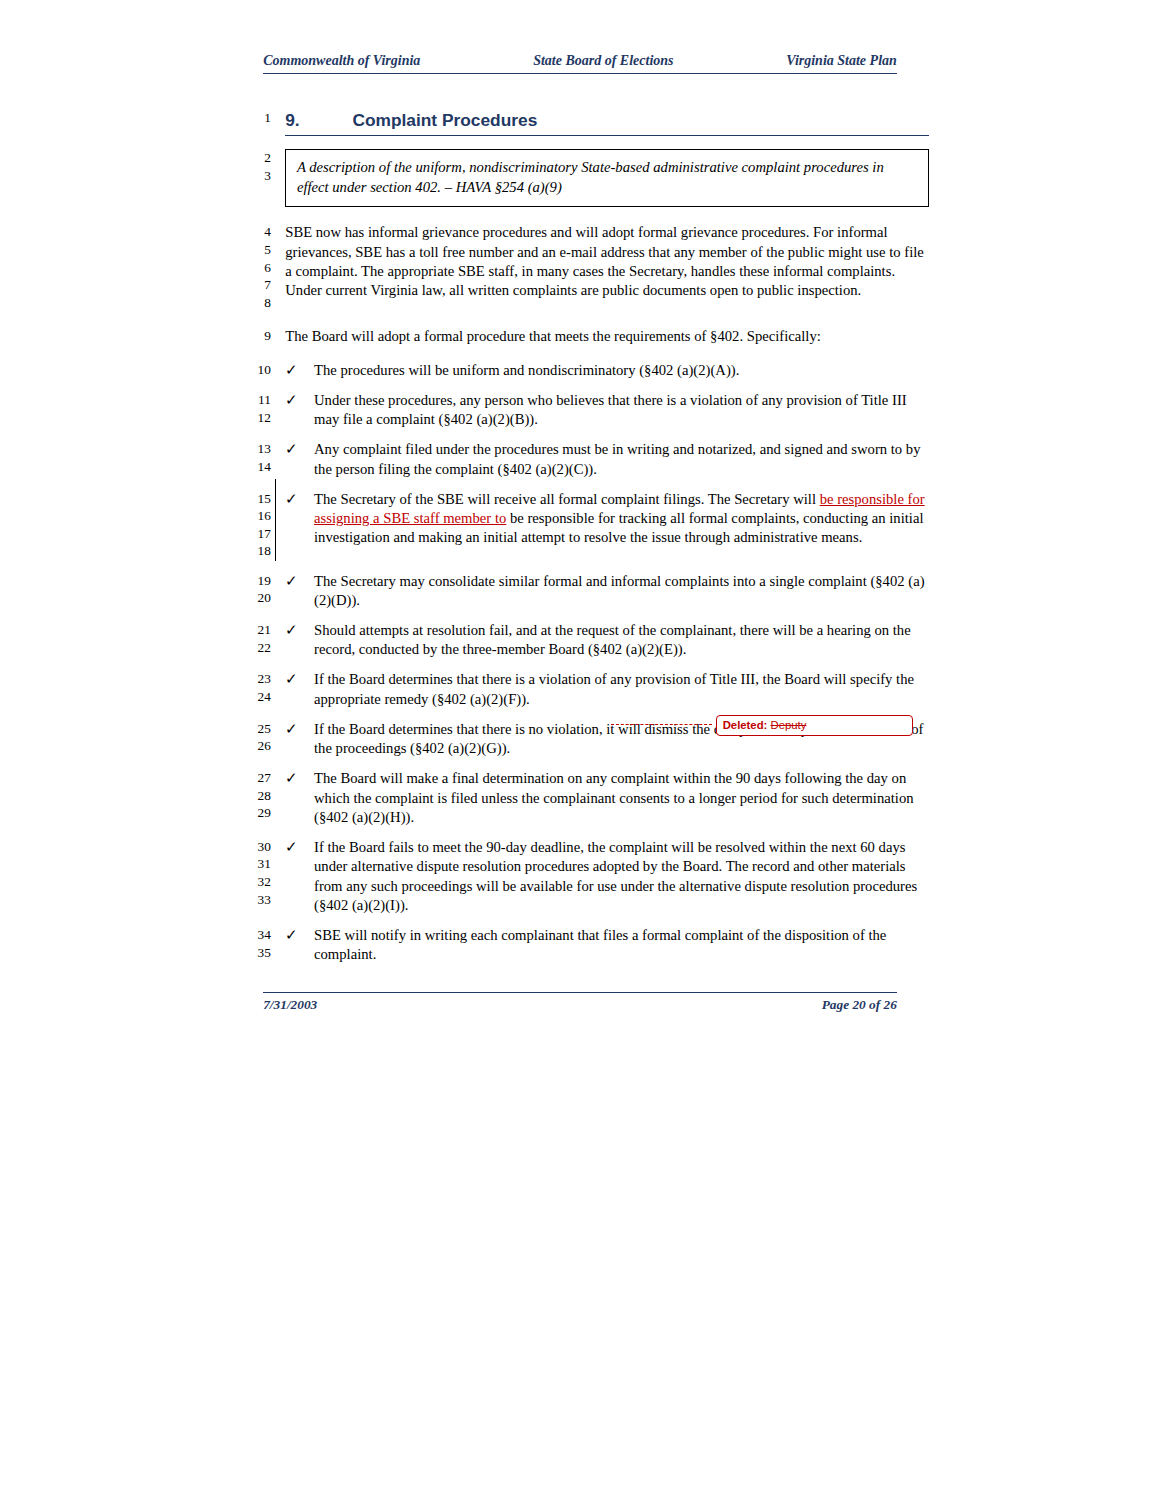Commonwealth of Virginia
State Board of Elections
Virginia State Plan
| 1 | 9. Complaint Procedures |
| 2 3 | A description of the uniform, nondiscriminatory State-based administrative complaint procedures in effect under section 402. – HAVA §254 (a)(9) |
| 4 5 6 7 8 | SBE now has informal grievance procedures and will adopt formal grievance procedures. For informal grievances, SBE has a toll free number and an e-mail address that any member of the public might use to file a complaint. The appropriate SBE staff, in many cases the Secretary, handles these informal complaints. Under current Virginia law, all written complaints are public documents open to public inspection. |
| 9 | The Board will adopt a formal procedure that meets the requirements of §402. Specifically: |
| 10 | ✓ The procedures will be uniform and nondiscriminatory (§402 (a)(2)(A)). |
| 11 12 | ✓ Under these procedures, any person who believes that there is a violation of any provision of Title III may file a complaint (§402 (a)(2)(B)). |
| 13 14 | ✓ Any complaint filed under the procedures must be in writing and notarized, and signed and sworn to by the person filing the complaint (§402 (a)(2)(C)). |
| 15 16 17 18 | ✓ The Secretary of the SBE will receive all formal complaint filings. The Secretary will be responsible for assigning a SBE staff member to be responsible for tracking all formal complaints, conducting an initial investigation and making an initial attempt to resolve the issue through administrative means. |
| 19 20 | ✓ The Secretary may consolidate similar formal and informal complaints into a single complaint (§402 (a)(2)(D)). |
| 21 22 | ✓ Should attempts at resolution fail, and at the request of the complainant, there will be a hearing on the record, conducted by the three-member Board (§402 (a)(2)(E)). |
| 23 24 | ✓ If the Board determines that there is a violation of any provision of Title III, the Board will specify the appropriate remedy (§402 (a)(2)(F)). |
| 25 26 | ✓ If the Board determines that there is no violation, it will dismiss the complaint and publish the results of the proceedings (§402 (a)(2)(G)). |
| 27 28 29 | ✓ The Board will make a final determination on any complaint within the 90 days following the day on which the complaint is filed unless the complainant consents to a longer period for such determination (§402 (a)(2)(H)). |
| 30 31 32 33 | ✓ If the Board fails to meet the 90-day deadline, the complaint will be resolved within the next 60 days under alternative dispute resolution procedures adopted by the Board. The record and other materials from any such proceedings will be available for use under the alternative dispute resolution procedures (§402 (a)(2)(I)). |
| 34 35 | ✓ SBE will notify in writing each complainant that files a formal complaint of the disposition of the complaint. |
Deleted: Deputy
7/31/2003
Page 20 of 26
--
* [Task statement]
Look through the data above. Copy every line with the string "person" in it.

* [Answer for this exercise]
| 11 12 | ✓ Under these procedures, any person who believes that there is a violation of any provision of Title III may file a complaint (§402 (a)(2)(B)). |
| 13 14 | ✓ Any complaint filed under the procedures must be in writing and notarized, and signed and sworn to by the person filing the complaint (§402 (a)(2)(C)). |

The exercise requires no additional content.